Hola Gente, armo este tutorial para tratar de "unificar" los PCBs subidos al exportarlos a pdf, dadas las ventajas que posee por sobre otros formatos (JPG, doc, etc) y viendo que varios tuvieron inconvenientes a la hora de imprimirlos, muestro cómo evitar los problemas de escala.

_*Soft necesarios*:
_(hay varios, son los que me dieron buenos resultados, además de ser "free" y muy livianos)

_CutePDF (Para generar el archivo PDF):_ http://www.cutepdf.com/products/cutepdf/Writer.asp
_FoxitReader (Para visualizar los PDF):_ http://www.foxitsoftware.com/pdf/reader/

El CutePDF instala una impresora llamada de la misma manera, la cual permite "Imprimir" cualquier archivo, generando un PDF con el mismo. Vemos un ejemplo usando PCB Wizard:



Como pueden ver, a la hora de imprimir, nos aparece la impresora CutePDF, la seleccionamos e imprimimos. Pueden revisar las opciones si desean pero no hace falta hacer ningún cambio, se genera un archivo en formato A4. 
Una vez aceptamos la impresión, nos aparece una ventana donde nos pedirá la ubicación para guardar el archivo .pdf generado.

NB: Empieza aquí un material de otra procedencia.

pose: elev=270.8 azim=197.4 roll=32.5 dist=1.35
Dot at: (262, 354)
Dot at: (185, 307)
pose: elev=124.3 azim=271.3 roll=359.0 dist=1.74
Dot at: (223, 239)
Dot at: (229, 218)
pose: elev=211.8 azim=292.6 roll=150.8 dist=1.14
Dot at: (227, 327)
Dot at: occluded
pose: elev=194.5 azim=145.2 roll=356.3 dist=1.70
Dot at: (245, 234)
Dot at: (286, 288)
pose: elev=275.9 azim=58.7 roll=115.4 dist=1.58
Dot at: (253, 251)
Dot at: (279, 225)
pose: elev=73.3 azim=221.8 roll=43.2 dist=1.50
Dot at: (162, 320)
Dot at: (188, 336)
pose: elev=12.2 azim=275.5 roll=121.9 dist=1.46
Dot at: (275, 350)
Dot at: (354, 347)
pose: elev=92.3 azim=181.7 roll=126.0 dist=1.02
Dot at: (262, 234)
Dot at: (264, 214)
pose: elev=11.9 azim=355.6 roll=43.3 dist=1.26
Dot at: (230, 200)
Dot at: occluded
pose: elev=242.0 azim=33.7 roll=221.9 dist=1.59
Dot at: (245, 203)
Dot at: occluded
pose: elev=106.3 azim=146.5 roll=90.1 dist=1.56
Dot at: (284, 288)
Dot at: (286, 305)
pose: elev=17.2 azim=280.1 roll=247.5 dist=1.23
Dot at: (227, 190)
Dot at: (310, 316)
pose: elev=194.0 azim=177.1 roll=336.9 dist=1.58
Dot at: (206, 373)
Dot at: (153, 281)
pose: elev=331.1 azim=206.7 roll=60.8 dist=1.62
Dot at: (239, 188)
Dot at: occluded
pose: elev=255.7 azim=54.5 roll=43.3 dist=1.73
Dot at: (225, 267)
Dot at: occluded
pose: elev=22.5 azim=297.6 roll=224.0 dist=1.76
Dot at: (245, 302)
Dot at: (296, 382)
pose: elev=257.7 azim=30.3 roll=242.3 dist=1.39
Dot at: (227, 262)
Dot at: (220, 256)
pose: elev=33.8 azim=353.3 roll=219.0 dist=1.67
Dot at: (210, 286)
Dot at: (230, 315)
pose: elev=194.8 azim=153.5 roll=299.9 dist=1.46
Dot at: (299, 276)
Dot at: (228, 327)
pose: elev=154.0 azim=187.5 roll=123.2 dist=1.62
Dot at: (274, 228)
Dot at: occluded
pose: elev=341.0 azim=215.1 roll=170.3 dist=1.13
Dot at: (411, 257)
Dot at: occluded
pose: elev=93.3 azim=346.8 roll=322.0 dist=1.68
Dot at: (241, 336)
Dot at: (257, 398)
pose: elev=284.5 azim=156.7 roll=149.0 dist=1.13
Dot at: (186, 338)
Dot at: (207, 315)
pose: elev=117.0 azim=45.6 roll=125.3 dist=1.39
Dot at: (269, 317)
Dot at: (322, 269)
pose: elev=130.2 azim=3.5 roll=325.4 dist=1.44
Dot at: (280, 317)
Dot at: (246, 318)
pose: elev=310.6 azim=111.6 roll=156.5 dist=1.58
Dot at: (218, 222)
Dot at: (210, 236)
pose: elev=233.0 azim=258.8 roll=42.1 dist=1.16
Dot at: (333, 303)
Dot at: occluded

Así generaremos el archivo pdf a partir de cualquier tipo de archivo que querramos.



Para evitar los problemas de escala, en FoxitReader, seleccionamos "Print" y nos aparece el siguiente cuadro:



Podrán ver la opción "Page Scaling", debe estar en "Actual Size". También pueden observar que la escala se encuentra ubicada al 100%. Con lo cual la impresión saldrá exactamente del mismo tamaño que el archivo original. 
Pueden probar la opción "auto-center" ésta NO modifica la escala, pero centra la hoja en distintas posiciones, en algunos casos conviene usarla, en otras no.

Un visor de PDF muy común de usar es el Adobe Reader, pero instalar 160mb sólo para visualizar un archivo es bastante exagerado. Foxit ocupara la décima parte de eso.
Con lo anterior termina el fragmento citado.